The Kindred assumed Eb was too sober a troll to concern himself with such things, but it wasn’t so. In his heart patient loneliness longed for a helpmeet – his true companion to hold in his arms. It was just that he wouldn’t take what wasn’t given, and so far life had surely withheld the gift.

Sometimes he felt his soul stand at the shore of the world, looking out across wet sand and bleak grey water, waiting for the flutter of a rescuing pennant, the coming home of what he was waiting for. It hadn’t come, is all – and Heaven knows he had been waiting long enough.

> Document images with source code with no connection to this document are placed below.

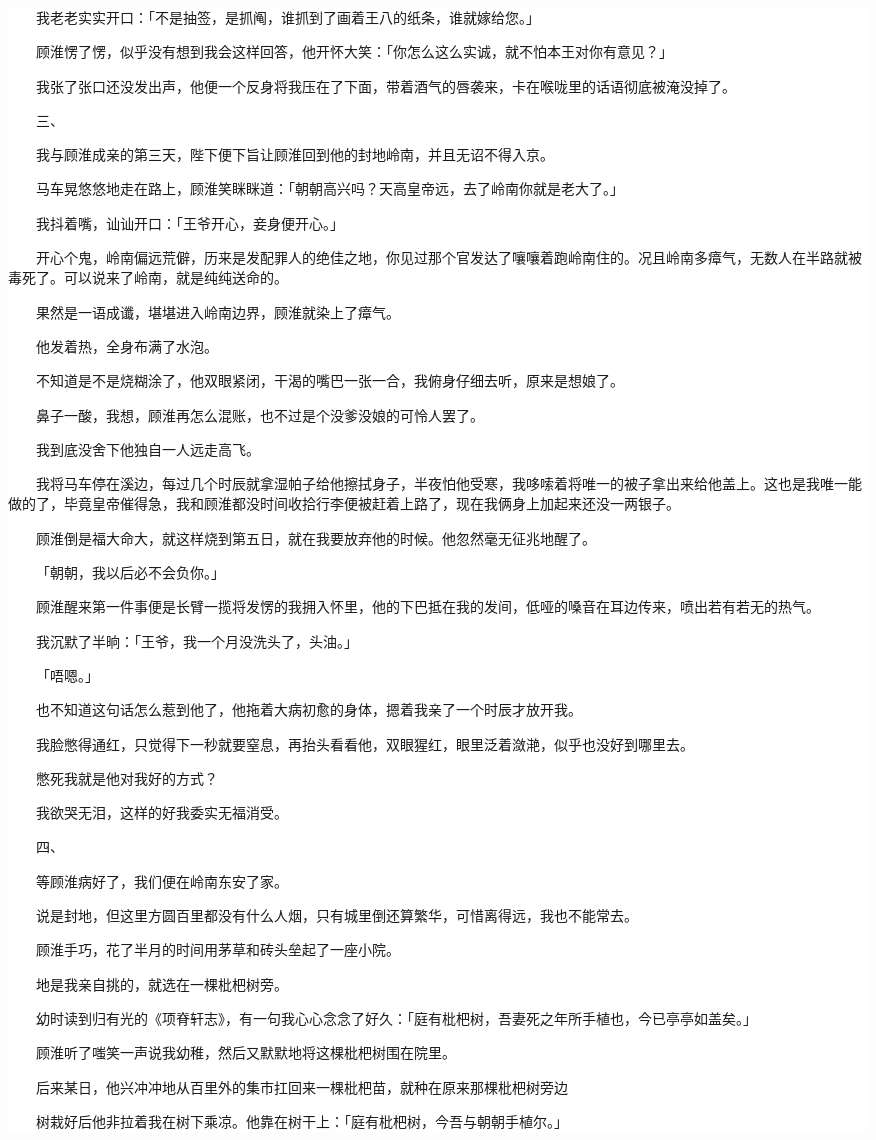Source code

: &emsp;&emsp;我老老实实开口：「不是抽签，是抓阄，谁抓到了画着王八的纸条，谁就嫁给您。」  
  
&emsp;&emsp;顾淮愣了愣，似乎没有想到我会这样回答，他开怀大笑：「你怎么这么实诚，就不怕本王对你有意见？」  
  
&emsp;&emsp;我张了张口还没发出声，他便一个反身将我压在了下面，带着酒气的唇袭来，卡在喉咙里的话语彻底被淹没掉了。  
  
&emsp;&emsp;三、  
  
&emsp;&emsp;我与顾淮成亲的第三天，陛下便下旨让顾淮回到他的封地岭南，并且无诏不得入京。  
  
&emsp;&emsp;马车晃悠悠地走在路上，顾淮笑眯眯道：「朝朝高兴吗？天高皇帝远，去了岭南你就是老大了。」  
  
&emsp;&emsp;我抖着嘴，讪讪开口：「王爷开心，妾身便开心。」  
  
&emsp;&emsp;开心个鬼，岭南偏远荒僻，历来是发配罪人的绝佳之地，你见过那个官发达了嚷嚷着跑岭南住的。况且岭南多瘴气，无数人在半路就被毒死了。可以说来了岭南，就是纯纯送命的。  
  
&emsp;&emsp;果然是一语成谶，堪堪进入岭南边界，顾淮就染上了瘴气。  
  
&emsp;&emsp;他发着热，全身布满了水泡。  
  
&emsp;&emsp;不知道是不是烧糊涂了，他双眼紧闭，干渴的嘴巴一张一合，我俯身仔细去听，原来是想娘了。  
  
&emsp;&emsp;鼻子一酸，我想，顾淮再怎么混账，也不过是个没爹没娘的可怜人罢了。  
  
&emsp;&emsp;我到底没舍下他独自一人远走高飞。  
  
&emsp;&emsp;我将马车停在溪边，每过几个时辰就拿湿帕子给他擦拭身子，半夜怕他受寒，我哆嗦着将唯一的被子拿出来给他盖上。这也是我唯一能做的了，毕竟皇帝催得急，我和顾淮都没时间收拾行李便被赶着上路了，现在我俩身上加起来还没一两银子。  
  
&emsp;&emsp;顾淮倒是福大命大，就这样烧到第五日，就在我要放弃他的时候。他忽然毫无征兆地醒了。  
  
&emsp;&emsp;「朝朝，我以后必不会负你。」  
  
&emsp;&emsp;顾淮醒来第一件事便是长臂一揽将发愣的我拥入怀里，他的下巴抵在我的发间，低哑的嗓音在耳边传来，喷出若有若无的热气。  
  
&emsp;&emsp;我沉默了半晌：「王爷，我一个月没洗头了，头油。」  
  
&emsp;&emsp;「唔嗯。」  
  
&emsp;&emsp;也不知道这句话怎么惹到他了，他拖着大病初愈的身体，摁着我亲了一个时辰才放开我。  
  
&emsp;&emsp;我脸憋得通红，只觉得下一秒就要窒息，再抬头看看他，双眼猩红，眼里泛着潋滟，似乎也没好到哪里去。  
  
&emsp;&emsp;憋死我就是他对我好的方式？  
  
&emsp;&emsp;我欲哭无泪，这样的好我委实无福消受。  
  
&emsp;&emsp;四、  
  
&emsp;&emsp;等顾淮病好了，我们便在岭南东安了家。  
  
&emsp;&emsp;说是封地，但这里方圆百里都没有什么人烟，只有城里倒还算繁华，可惜离得远，我也不能常去。  
  
&emsp;&emsp;顾淮手巧，花了半月的时间用茅草和砖头垒起了一座小院。  
  
&emsp;&emsp;地是我亲自挑的，就选在一棵枇杷树旁。  
  
&emsp;&emsp;幼时读到归有光的《项脊轩志》，有一句我心心念念了好久：「庭有枇杷树，吾妻死之年所手植也，今已亭亭如盖矣。」  
  
&emsp;&emsp;顾淮听了嗤笑一声说我幼稚，然后又默默地将这棵枇杷树围在院里。  
  
&emsp;&emsp;后来某日，他兴冲冲地从百里外的集市扛回来一棵枇杷苗，就种在原来那棵枇杷树旁边  
  
&emsp;&emsp;树栽好后他非拉着我在树下乘凉。他靠在树干上：「庭有枇杷树，今吾与朝朝手植尔。」  
  
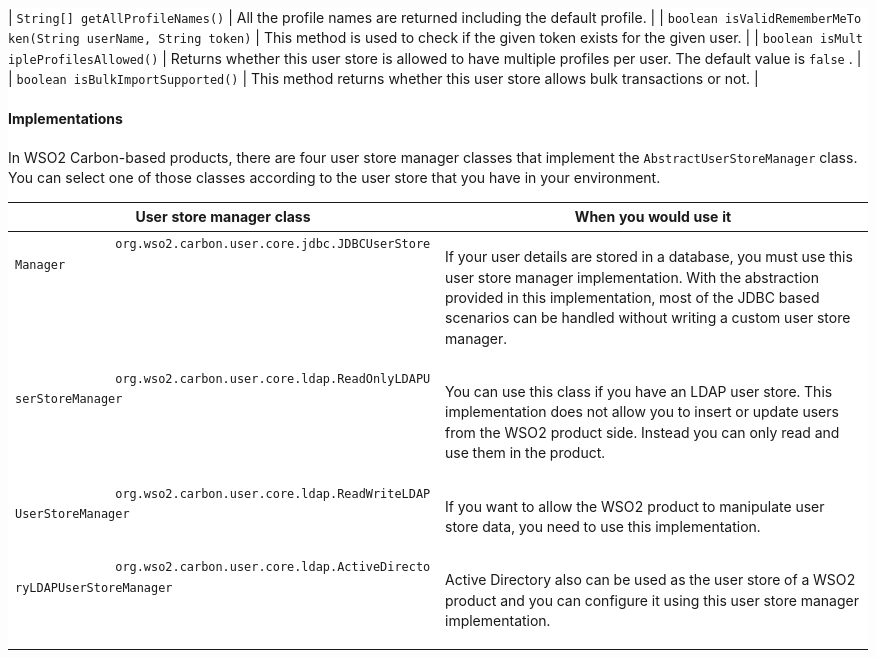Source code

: | `String[] getAllProfileNames()`                                                                          | All the profile names are returned including the default profile.                                                    |
| `boolean isValidRememberMeToken(String userName, String token)`                                          | This method is used to check if the given token exists for the given user.                                           |
| `boolean isMultipleProfilesAllowed()`                                                                    | Returns whether this user store is allowed to have multiple profiles per user. The default value is `false` .        |
| `boolean isBulkImportSupported()`                                                                        | This method returns whether this user store allows bulk transactions or not.                                         |

#### Implementations

In WSO2 Carbon-based products, there are four user store manager classes that implement the `AbstractUserStoreManager` class. You can select one of those classes according to the user store that you have in your environment.

<table>
<colgroup>
<col width="50%" />
<col width="50%" />
</colgroup>
<thead>
<tr class="header">
<th>User store manager class</th>
<th>When you would use it</th>
</tr>
</thead>
<tbody>
<tr class="odd">
<td><code>              org.wso2.carbon.user.core.jdbc.JDBCUserStoreManager             </code></td>
<td><p>If your user details are stored in a database, you must use this user store manager implementation. With the abstraction provided in this implementation, most of the JDBC based scenarios can be handled without writing a custom user store manager.</p></td>
</tr>
<tr class="even">
<td><code>              org.wso2.carbon.user.core.ldap.ReadOnlyLDAPUserStoreManager             </code></td>
<td><p>You can use this class if you have an LDAP user store. This implementation does not allow you to insert or update users from the WSO2 product side. Instead you can only read and use them in the product.</p></td>
</tr>
<tr class="odd">
<td><code>              org.wso2.carbon.user.core.ldap.ReadWriteLDAPUserStoreManager             </code></td>
<td><p>If you want to allow the WSO2 product to manipulate user store data, you need to use this implementation.</p></td>
</tr>
<tr class="even">
<td><code>              org.wso2.carbon.user.core.ldap.ActiveDirectoryLDAPUserStoreManager             </code></td>
<td><p>Active Directory also can be used as the user store of a WSO2 product and you can configure it using this user store manager implementation.</p></td>
</tr>
</tbody>
</table>
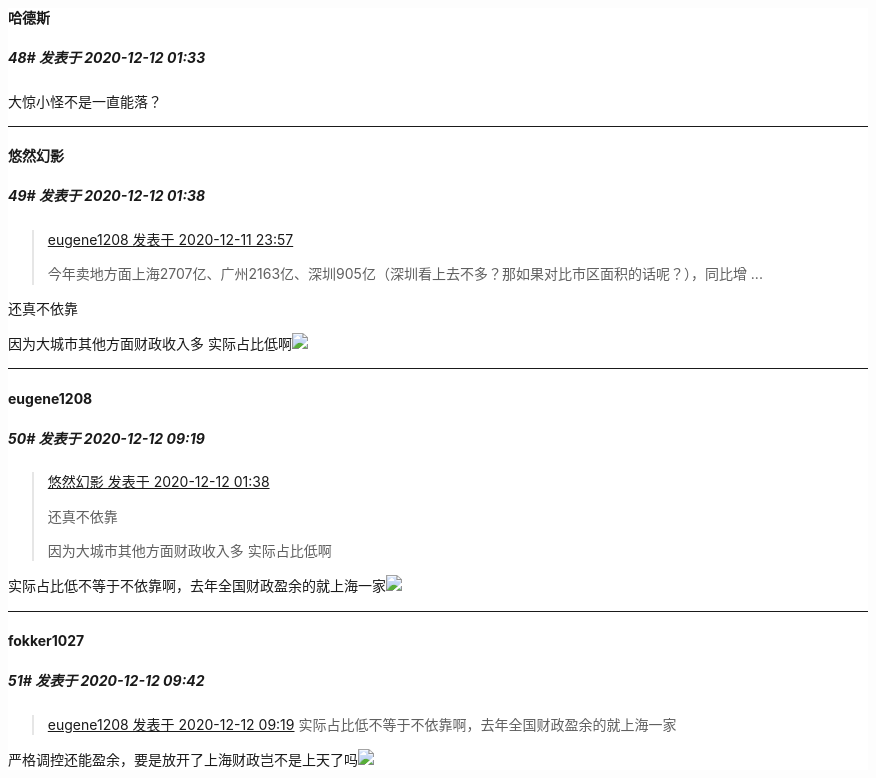 ####  哈德斯  
##### 48#       发表于 2020-12-12 01:33




大惊小怪不是一直能落？







*****

####  悠然幻影  
##### 49#       发表于 2020-12-12 01:38



<blockquote><a href="httphttps://bbs.saraba1st.com/2b/forum.php?mod=redirect&amp;goto=findpost&amp;pid=49691106&amp;ptid=1976931" target="_blank">eugene1208 发表于 2020-12-11 23:57</a>

今年卖地方面上海2707亿、广州2163亿、深圳905亿（深圳看上去不多？那如果对比市区面积的话呢？），同比增 ...</blockquote>
还真不依靠


因为大城市其他方面财政收入多 实际占比低啊<img src="https://static.saraba1st.com/image/smiley/face2017/037.png" referrerpolicy="no-referrer">







*****

####  eugene1208  
##### 50#       发表于 2020-12-12 09:19



<blockquote><a href="httphttps://bbs.saraba1st.com/2b/forum.php?mod=redirect&amp;goto=findpost&amp;pid=49691817&amp;ptid=1976931" target="_blank">悠然幻影 发表于 2020-12-12 01:38</a>

还真不依靠


因为大城市其他方面财政收入多 实际占比低啊</blockquote>
实际占比低不等于不依靠啊，去年全国财政盈余的就上海一家<img src="https://static.saraba1st.com/image/smiley/face2017/036.png" referrerpolicy="no-referrer">







*****

####  fokker1027  
##### 51#       发表于 2020-12-12 09:42



<blockquote><a href="httphttps://bbs.saraba1st.com/2b/forum.php?mod=redirect&amp;goto=findpost&amp;pid=49692801&amp;ptid=1976931" target="_blank">eugene1208 发表于 2020-12-12 09:19</a>
实际占比低不等于不依靠啊，去年全国财政盈余的就上海一家</blockquote>
严格调控还能盈余，要是放开了上海财政岂不是上天了吗<img src="https://static.saraba1st.com/image/smiley/face2017/067.png" referrerpolicy="no-referrer">

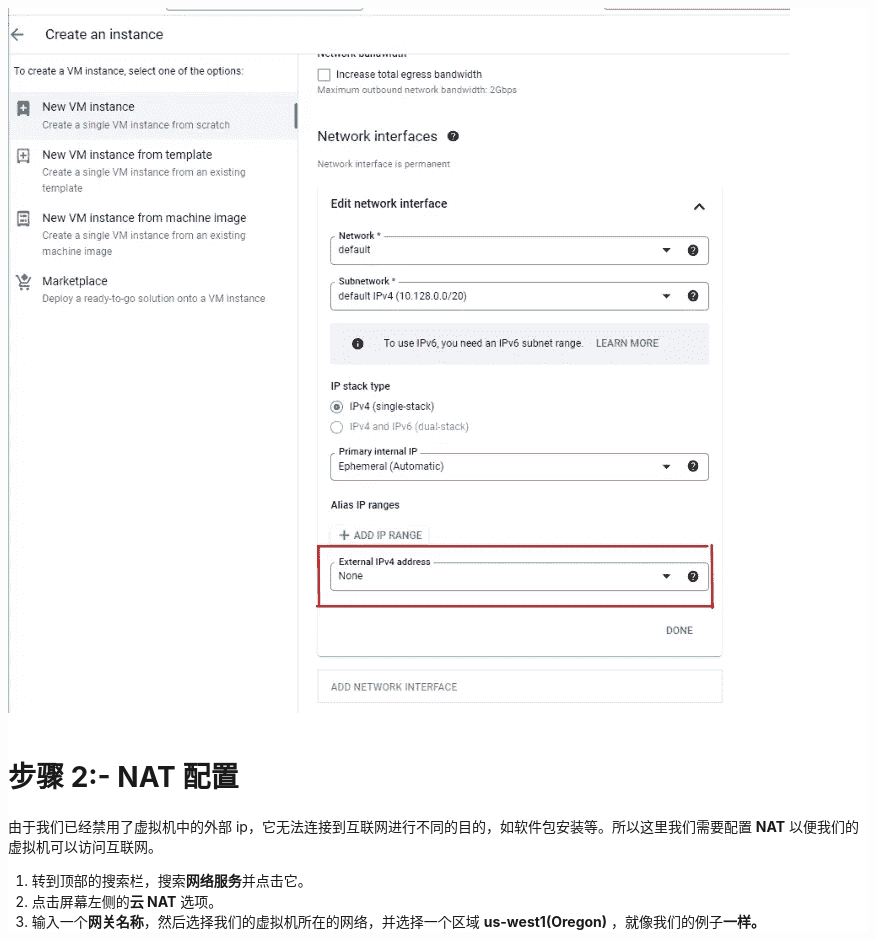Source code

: ![](img/8f91342b4486929cacc09e70f07dbb27.png)

# 步骤 2:- NAT 配置

由于我们已经禁用了虚拟机中的外部 ip，它无法连接到互联网进行不同的目的，如软件包安装等。所以这里我们需要配置 **NAT** 以便我们的虚拟机可以访问互联网。

1.  转到顶部的搜索栏，搜索**网络服务**并点击它。
2.  点击屏幕左侧的**云 NAT** 选项。
3.  输入一个**网关名称**，然后选择我们的虚拟机所在的网络，并选择一个区域 **us-west1(Oregon)** ，就像我们的例子**一样。**
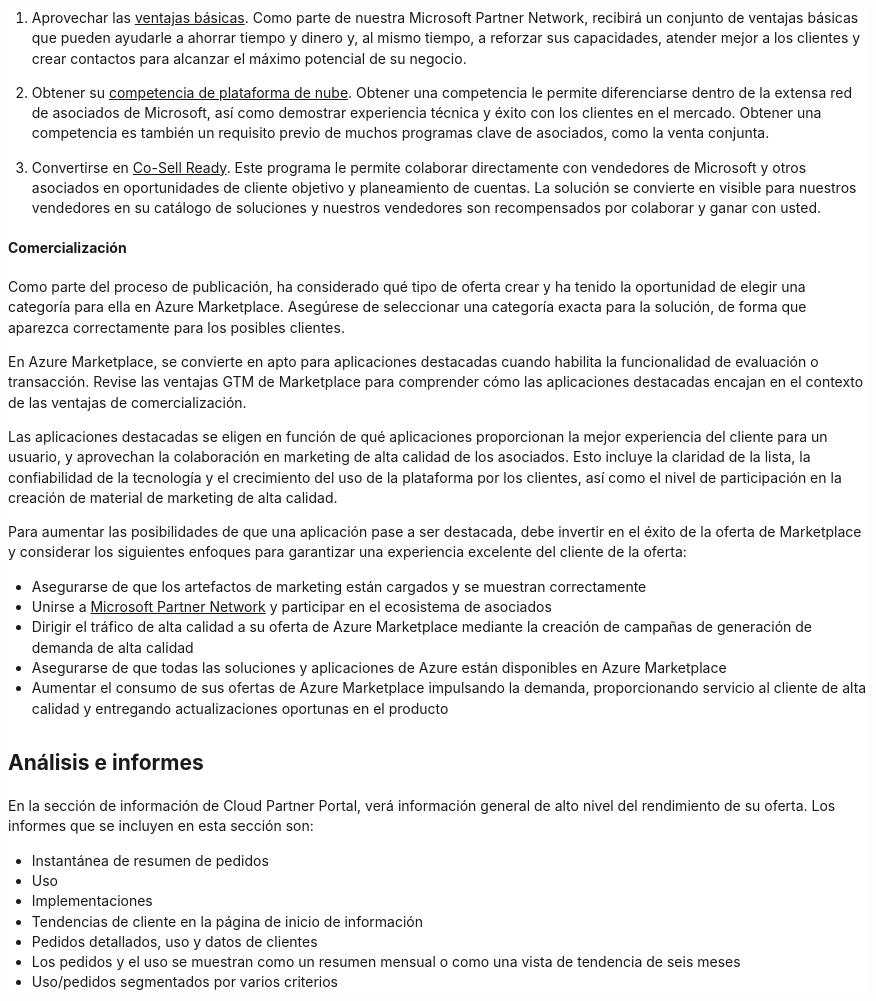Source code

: 1.  Aprovechar las [ventajas básicas](https://partner.microsoft.com/en-US/membership/core-benefits). Como parte de nuestra Microsoft Partner Network, recibirá un conjunto de ventajas básicas que pueden ayudarle a ahorrar tiempo y dinero y, al mismo tiempo, a reforzar sus capacidades, atender mejor a los clientes y crear contactos para alcanzar el máximo potencial de su negocio.

2.  Obtener su [competencia de plataforma de nube](https://partner.microsoft.com/en-us/membership/cloud-platform-competency). Obtener una competencia le permite diferenciarse dentro de la extensa red de asociados de Microsoft, así como demostrar experiencia técnica y éxito con los clientes en el mercado. Obtener una competencia es también un requisito previo de muchos programas clave de asociados, como la venta conjunta.

3.  Convertirse en [Co-Sell Ready](https://partner.microsoft.com/en-US/reach-customers/promote-your-business). Este programa le permite colaborar directamente con vendedores de Microsoft y otros asociados en oportunidades de cliente objetivo y planeamiento de cuentas. La solución se convierte en visible para nuestros vendedores en su catálogo de soluciones y nuestros vendedores son recompensados por colaborar y ganar con usted.

#### <a name="merchandising"></a>Comercialización 
Como parte del proceso de publicación, ha considerado qué tipo de oferta crear y ha tenido la oportunidad de elegir una categoría para ella en Azure Marketplace. Asegúrese de seleccionar una categoría exacta para la solución, de forma que aparezca correctamente para los posibles clientes. 

En Azure Marketplace, se convierte en apto para aplicaciones destacadas cuando habilita la funcionalidad de evaluación o transacción. Revise las ventajas GTM de Marketplace para comprender cómo las aplicaciones destacadas encajan en el contexto de las ventajas de comercialización. 

Las aplicaciones destacadas se eligen en función de qué aplicaciones proporcionan la mejor experiencia del cliente para un usuario, y aprovechan la colaboración en marketing de alta calidad de los asociados. Esto incluye la claridad de la lista, la confiabilidad de la tecnología y el crecimiento del uso de la plataforma por los clientes, así como el nivel de participación en la creación de material de marketing de alta calidad. 

Para aumentar las posibilidades de que una aplicación pase a ser destacada, debe invertir en el éxito de la oferta de Marketplace y considerar los siguientes enfoques para garantizar una experiencia excelente del cliente de la oferta: 

- Asegurarse de que los artefactos de marketing están cargados y se muestran correctamente
- Unirse a [Microsoft Partner Network](https://partner.microsoft.com/membership) y participar en el ecosistema de asociados
- Dirigir el tráfico de alta calidad a su oferta de Azure Marketplace mediante la creación de campañas de generación de demanda de alta calidad
- Asegurarse de que todas las soluciones y aplicaciones de Azure están disponibles en Azure Marketplace
- Aumentar el consumo de sus ofertas de Azure Marketplace impulsando la demanda, proporcionando servicio al cliente de alta calidad y entregando actualizaciones oportunas en el producto

## <a name="analytics-and-reporting"></a>Análisis e informes

En la sección de información de Cloud Partner Portal, verá información general de alto nivel del rendimiento de su oferta. Los informes que se incluyen en esta sección son:  
- Instantánea de resumen de pedidos
- Uso
- Implementaciones
- Tendencias de cliente en la página de inicio de información
- Pedidos detallados, uso y datos de clientes
- Los pedidos y el uso se muestran como un resumen mensual o como una vista de tendencia de seis meses
- Uso/pedidos segmentados por varios criterios

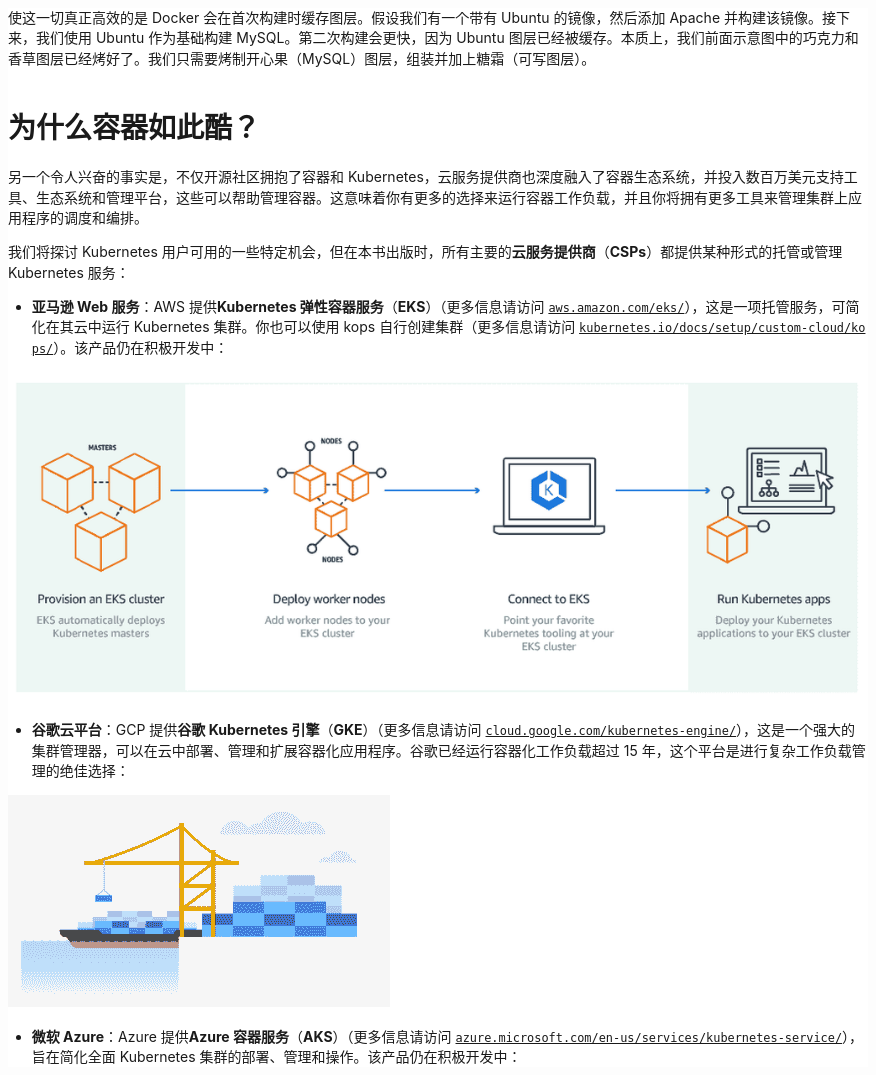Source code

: 使这一切真正高效的是 Docker 会在首次构建时缓存图层。假设我们有一个带有 Ubuntu 的镜像，然后添加 Apache 并构建该镜像。接下来，我们使用 Ubuntu 作为基础构建 MySQL。第二次构建会更快，因为 Ubuntu 图层已经被缓存。本质上，我们前面示意图中的巧克力和香草图层已经烤好了。我们只需要烤制开心果（MySQL）图层，组装并加上糖霜（可写图层）。

# 为什么容器如此酷？

另一个令人兴奋的事实是，不仅开源社区拥抱了容器和 Kubernetes，云服务提供商也深度融入了容器生态系统，并投入数百万美元支持工具、生态系统和管理平台，这些可以帮助管理容器。这意味着你有更多的选择来运行容器工作负载，并且你将拥有更多工具来管理集群上应用程序的调度和编排。

我们将探讨 Kubernetes 用户可用的一些特定机会，但在本书出版时，所有主要的**云服务提供商**（**CSPs**）都提供某种形式的托管或管理 Kubernetes 服务：

+   **亚马逊 Web 服务**：AWS 提供**Kubernetes 弹性容器服务**（**EKS**）（更多信息请访问 [`aws.amazon.com/eks/`](https://aws.amazon.com/eks/)），这是一项托管服务，可简化在其云中运行 Kubernetes 集群。你也可以使用 kops 自行创建集群（更多信息请访问 [`kubernetes.io/docs/setup/custom-cloud/kops/`](https://kubernetes.io/docs/setup/custom-cloud/kops/)）。该产品仍在积极开发中：

![](img/02bfdebe-ea92-4aeb-8f55-40461f10787e.png)

+   **谷歌云平台**：GCP 提供**谷歌 Kubernetes 引擎**（**GKE**）（更多信息请访问 [`cloud.google.com/kubernetes-engine/`](https://cloud.google.com/kubernetes-engine/)），这是一个强大的集群管理器，可以在云中部署、管理和扩展容器化应用程序。谷歌已经运行容器化工作负载超过 15 年，这个平台是进行复杂工作负载管理的绝佳选择：

![](img/ff002177-ab39-4bb5-9c8f-569c4f5b4c98.png)

+   **微软 Azure**：Azure 提供**Azure 容器服务**（**AKS**）（更多信息请访问 [`azure.microsoft.com/en-us/services/kubernetes-service/`](https://azure.microsoft.com/en-us/services/kubernetes-service/)），旨在简化全面 Kubernetes 集群的部署、管理和操作。该产品仍在积极开发中：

He walked back up the track to his little house that stood on the edge of a drift of woodland, looking out across the dale that cradled the Kindredhof. It was his own choice to live alone – tradition preferred the custom of a young troll abiding with his parents until the Brothers worked together with him to build a cottage in celebration of his marriage. But this little house had stood empty a while. On the edge of the wood there, most folks had found its setting too lonesome; not really handy for visiting. Eb liked it, because of the wild creatures, the squirrels and birds, and the quiet company of the old trees.

He kicked off his boots in the porch, and went inside to light a fire in the stove. The evenings drew in chill and dark this time of year.

Eb ate a simple supper of bread and cold sausage (this was the kind of thing that worried his mother – he would have had a hearty stew followed by jam roly-poly and cream if he’d had the sense to stay home where he belonged) in the profound silence of his quiet house under the trees. Occasionally an owl called or a fox barked; nothing else broke the stillness.

Eb thought over the day that had gone, and the tasks that lay ahead tomorrow, and opened the stove door to watch the flames of the fire as he sat in its warmth.

He began to feel sleepy, but there remained one more thing to be done. Leaving his knife and plate to one side to be washed up in the morning, Eb carried from its shelf the old family Bible left him by his grandmother, to close the day with the holy Word of God.